ACTIONS TO TAKE:
1 - Reproduce word for word the part of the coin-model test passage that runs from "(define (test/coin-model _)" down to "#t))) (Times -1 (Plus -1 p) p))".
2 - Answer these questions about the coin-model test passage:
(a) What symbol stands for the probability that head appears?
(b) What value does the normalization constant equal?
(c) What value is given for eta?
3 - Can you extend the coin-model test passage past its final line?
══ QUOTED PASSAGE
2. `test/coin-model`: pass

Joint distribution of tossing two coins, where head has probability $p$ to appear:

(⁠ \begin{array}{c} Prob (True, False) \to - ((p - 1) p) \\ Prob (False, True) \to - ((p - 1) p) \\ Prob (False, False) \to {(p - 1)}^{2} \\ Prob (True, True) \to p^{2} \end{array} ⁠)

observe that both proportional and normalized probabilities are the same because there is no observation that rules out some branches, therefore the normalization constant equals $1$ .

scheme code

(define (test/coin-model _)
  (define result
    (probcc-reify/exact
      (let* ((p 'p) (x (probcc-coin p)) (y (probcc-coin p)))
        `((x ,x) (y ,y)))))
  (⊦= '(((V ((x #t) (y #f))) (Times -1 (Plus -1 p) p))
          ((V ((x #f) (y #t))) (Times -1 (Plus -1 p) p))
          ((V ((x #f) (y #f))) (Power (Plus -1 p) 2))
          ((V ((x #t) (y #t))) (Power p 2)))
        result)
  (⊦= result (probcc-normalize result)))

scheme code

((eta 0.009) (memory #(6291456 1543272 1048576)) (stdout "") (stderr ""))
════
══ DATA FOR ANALYSIS
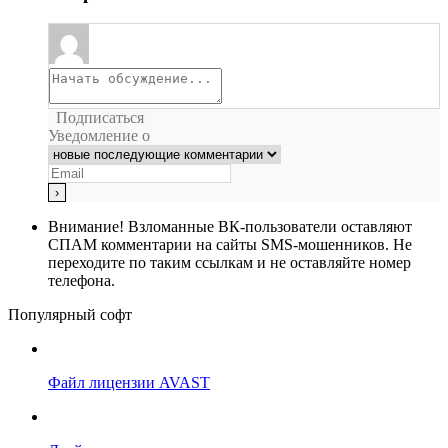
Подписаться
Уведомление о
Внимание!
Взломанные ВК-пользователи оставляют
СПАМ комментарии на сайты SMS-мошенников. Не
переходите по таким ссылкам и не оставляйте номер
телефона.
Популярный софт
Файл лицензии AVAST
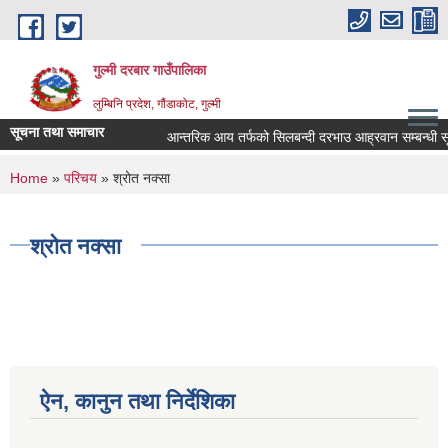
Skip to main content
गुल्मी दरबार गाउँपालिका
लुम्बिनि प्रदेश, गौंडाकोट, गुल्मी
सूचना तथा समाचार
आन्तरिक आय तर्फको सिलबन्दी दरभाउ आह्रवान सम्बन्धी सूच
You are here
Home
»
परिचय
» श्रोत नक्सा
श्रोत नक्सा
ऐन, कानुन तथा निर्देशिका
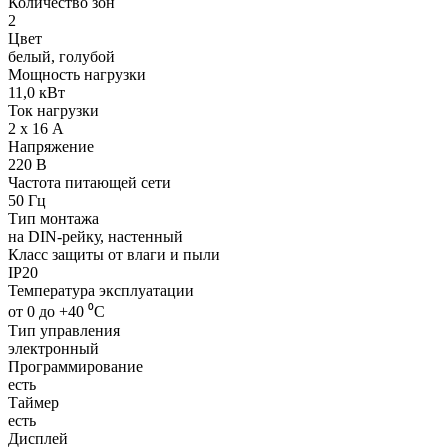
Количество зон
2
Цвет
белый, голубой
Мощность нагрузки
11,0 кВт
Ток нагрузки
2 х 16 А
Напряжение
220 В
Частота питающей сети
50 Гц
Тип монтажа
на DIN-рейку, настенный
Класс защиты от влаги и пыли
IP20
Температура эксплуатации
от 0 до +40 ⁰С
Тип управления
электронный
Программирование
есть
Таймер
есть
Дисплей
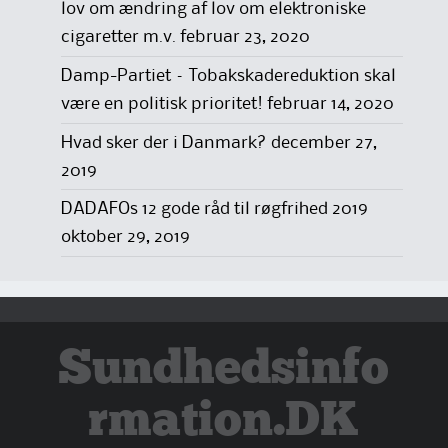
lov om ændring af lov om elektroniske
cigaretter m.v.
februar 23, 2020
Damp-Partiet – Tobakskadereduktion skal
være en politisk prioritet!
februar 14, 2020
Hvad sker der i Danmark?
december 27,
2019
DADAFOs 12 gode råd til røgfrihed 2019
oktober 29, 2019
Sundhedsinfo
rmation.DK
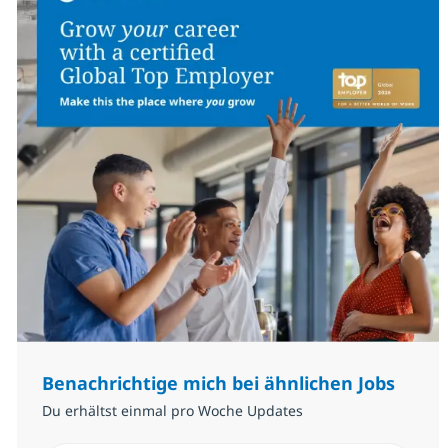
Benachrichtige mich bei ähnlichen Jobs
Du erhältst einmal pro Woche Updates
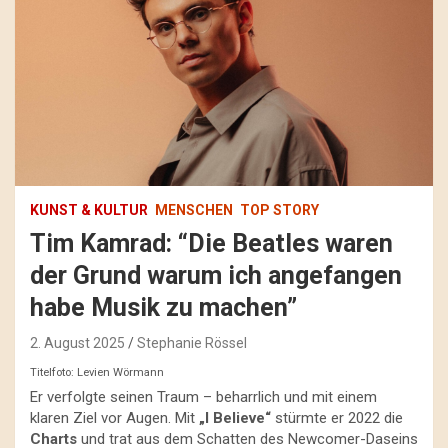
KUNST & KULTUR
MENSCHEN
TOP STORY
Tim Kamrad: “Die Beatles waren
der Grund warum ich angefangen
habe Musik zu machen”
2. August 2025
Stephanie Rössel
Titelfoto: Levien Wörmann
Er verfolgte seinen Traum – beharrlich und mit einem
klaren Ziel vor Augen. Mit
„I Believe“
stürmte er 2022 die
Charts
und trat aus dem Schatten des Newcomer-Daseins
════
══ DATA FOR ANALYSIS
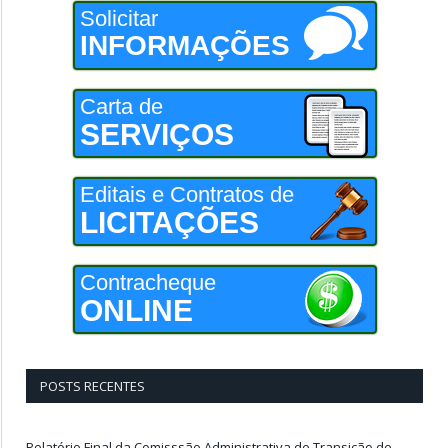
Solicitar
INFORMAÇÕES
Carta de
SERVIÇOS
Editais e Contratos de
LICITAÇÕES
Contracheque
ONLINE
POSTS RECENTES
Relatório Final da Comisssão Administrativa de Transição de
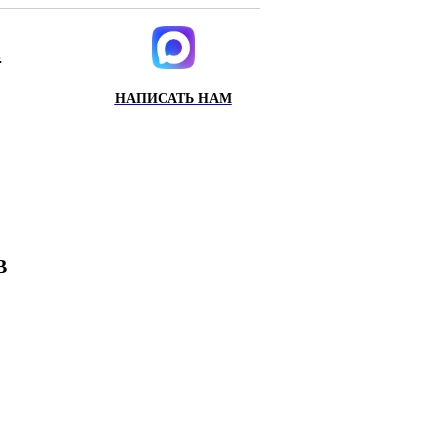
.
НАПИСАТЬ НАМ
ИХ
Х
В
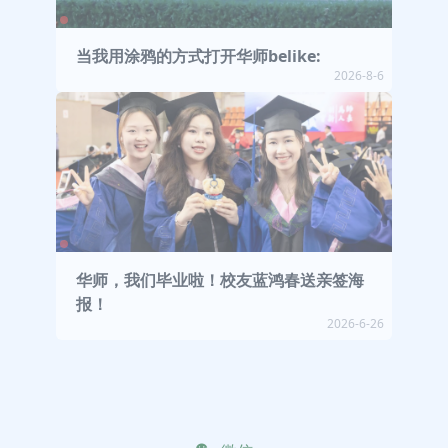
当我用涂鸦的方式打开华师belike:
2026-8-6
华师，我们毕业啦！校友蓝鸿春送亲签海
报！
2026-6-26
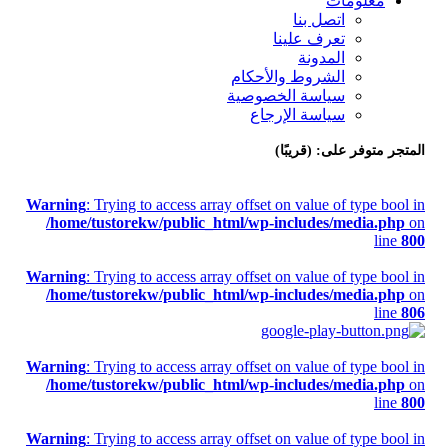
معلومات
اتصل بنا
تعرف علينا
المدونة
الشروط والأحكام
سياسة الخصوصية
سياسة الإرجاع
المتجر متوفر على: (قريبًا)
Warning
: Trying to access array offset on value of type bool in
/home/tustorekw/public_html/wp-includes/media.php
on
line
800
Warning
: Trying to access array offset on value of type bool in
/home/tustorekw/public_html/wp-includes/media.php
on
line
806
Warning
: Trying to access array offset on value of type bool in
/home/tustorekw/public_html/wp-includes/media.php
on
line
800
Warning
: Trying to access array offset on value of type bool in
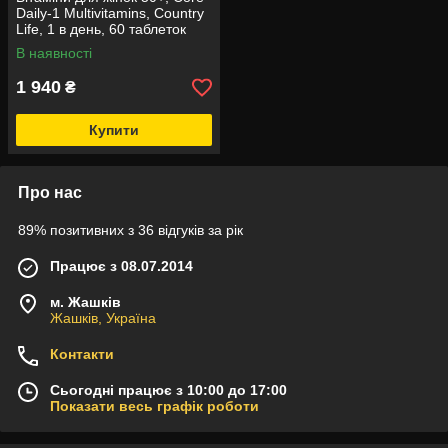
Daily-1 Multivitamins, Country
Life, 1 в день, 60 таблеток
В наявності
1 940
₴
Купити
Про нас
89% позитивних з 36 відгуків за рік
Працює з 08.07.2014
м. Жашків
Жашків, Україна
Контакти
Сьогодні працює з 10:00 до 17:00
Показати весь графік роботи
════
ANSWERS BY TASK:
1 -
(define (test/coin-model _)
  (define result
    (probcc-reify/exact
      (let* ((p 'p) (x (probcc-coin p)) (y (probcc-coin p)))
        `((x ,x) (y ,y)))))
  (⊦= '(((V ((x #t) (y #f))) (Times -1 (Plus -1 p) p))
          ((V ((x #f) (y #t))) (Times -1 (Plus -1 p) p))

2 -
(a) $p$
(b) $1$
(c) 0.009

3 -
3. `test/coin-model/observed`: pass

Slightly variation of the previous test, here it has been observed that at least one head appeared. Now the probabilities are proportional according to the following rules:

(⁠ \begin{array}{c} Prob (True, False) \to - ((p - 1) p) \\ Prob (False, True) \to - ((p - 1) p) \\ Prob (True, True) \to p^{2} \end{array} ⁠)

and they can be normalized,

(⁠ \begin{array}{c} Prob (True, False) \to \frac{p - 1}{p - 2} \\ Prob (False, True) \to \frac{p - 1}{p - 2} \\ Prob (True, True) \to - \frac{p}{p - 2} \end{array} ⁠)

to obtain a valid probability distribution, provided that the assumed observation occurred.

scheme code

(define (test/coin-model/observed _)
  (define result
    (probcc-reify/exact
      (let* ((p 'p) (x (probcc-coin p)) (y (probcc-coin p)))
        (probcc-when (or x y) `((x ,x) (y ,y))))))
  (define normalized (probcc-normalize result))
  (⊦= '(((V ((x #t) (y #f))) (Times -1 (Plus -1 p) p))
          ((V ((x #f) (y #t))) (Times -1 (Plus -1 p) p))
          ((V ((x #t) (y #t))) (Power p 2)))
        result))

scheme code

((eta 0.015) (memory #(6291456 1500144 1048576)) (stdout "") (stderr ""))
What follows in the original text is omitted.